The father and daughter start casting spells to compel Charles, but the boy, grateful to the king for healing him, and considering how the Devil never lifted a finger to cure him of the scrofula which a follower of Christ liberated him from, renounces witchcraft and rescues his majesty; the two unrepentant conjurers and their spell book are destroyed.  The story ends with the suggestion that Charles II's commitment to religious tolerance later in his career stems from this weird encounter.

In some ways, "The Liers in Wait" is like a Conan story--Charles is a big strong guy, a leader of men, who finds himself on his own after a misfortune and beset by diabolical sorcerers and an evil seductress, to which Wellman adds some Christian and historical elements.  These real-life components are integral to the plot and atmosphere, and they, as well as the old timey vocabulary Wellman puts in the mouths of his characters, give the story a unique texture and make it more compelling.  The king is likable, and all four characters behave in ways that make sense, and Wellman does a good job describing the creepy setting and the mechanics and effects of the black magic.  An entertaining piece of work.  Thumbs up for "The Liers in Wait!"

Peter Haining included "The Liers in Wait" in his Black Magic Omnibus; when that volume appeared in paperback it was split into two volumes, with Wellman's story in the first.


"Chameleon Man"
by Henry Kuttner 

This looks like a Kuttner story that has never been reprinted.  We love exploring the deep tracks here at MPorcius Fiction Log!  Unfortunately, "Chameleon Man" is an overly long humor piece, page after page of moderately ribald absurdity featuring a few recursive elements and an omniscient narrator who acts as a Greek chorus, commenting on the action of the plot.  The style and some plot elements of "Chameleon Man" are perhaps an imitation of P. G. Wodehouse.  The story's central gimmick is totally inconsistent, giving the story an "anything goes" flavor I did not appreciate; the jokes are weak, and the whole thing is long and repetitive.  Gotta give this one a thumbs down.

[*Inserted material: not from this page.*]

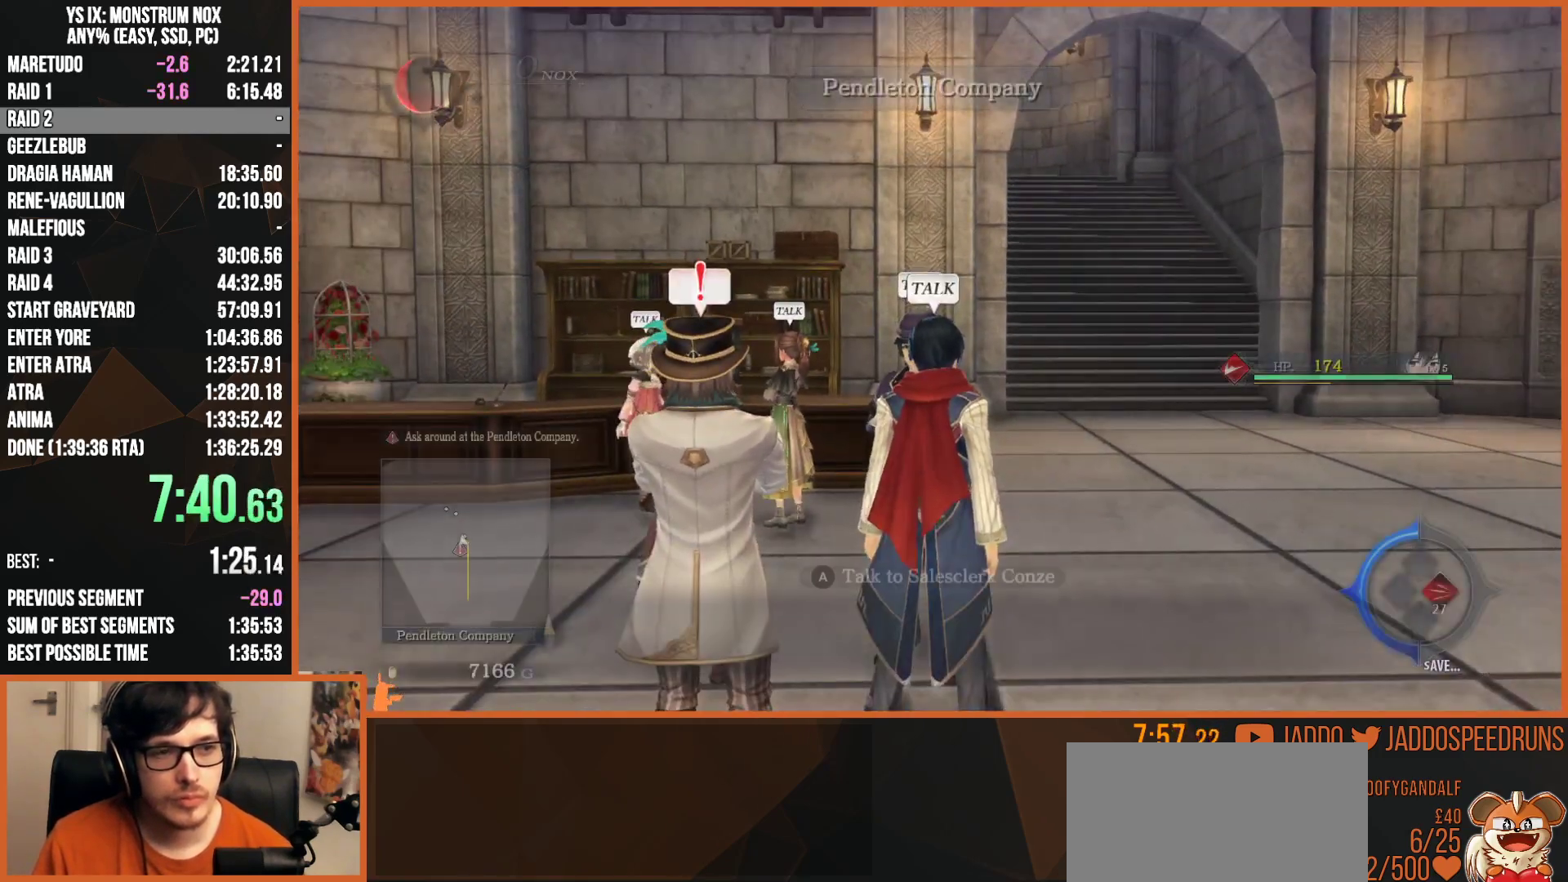
{"buttons": ["R1"], "left_stick": "center", "right_stick": "center", "events": [[17, "R1", "up"], [50, "left_stick", "down"], [233, "CROSS", "down"], [233, "left_stick", "center"], [317, "CROSS", "up"], [400, "CROSS", "down"], [483, "CROSS", "up"], [483, "R1", "down"]]}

Vanderhoff is a guy who works in New York's most expensive women's clothier, a place where rich women and their hen-pecked men come to see fancy dresses and lingerie modelled by young ladies prior to selecting what to purchase.  Many of the gowns on offer are one-of-a-kind.

Vanderhoff is kind of a loser, a reader of science fiction magazines (Kuttner lists such authors as Verne, Wells, and himself, one of his little jokes) who has no personality of his own and so takes on the personality of those around him, as well as a man with no willpower who can't help but obey those who possess willpower, like his boss, manager of the store.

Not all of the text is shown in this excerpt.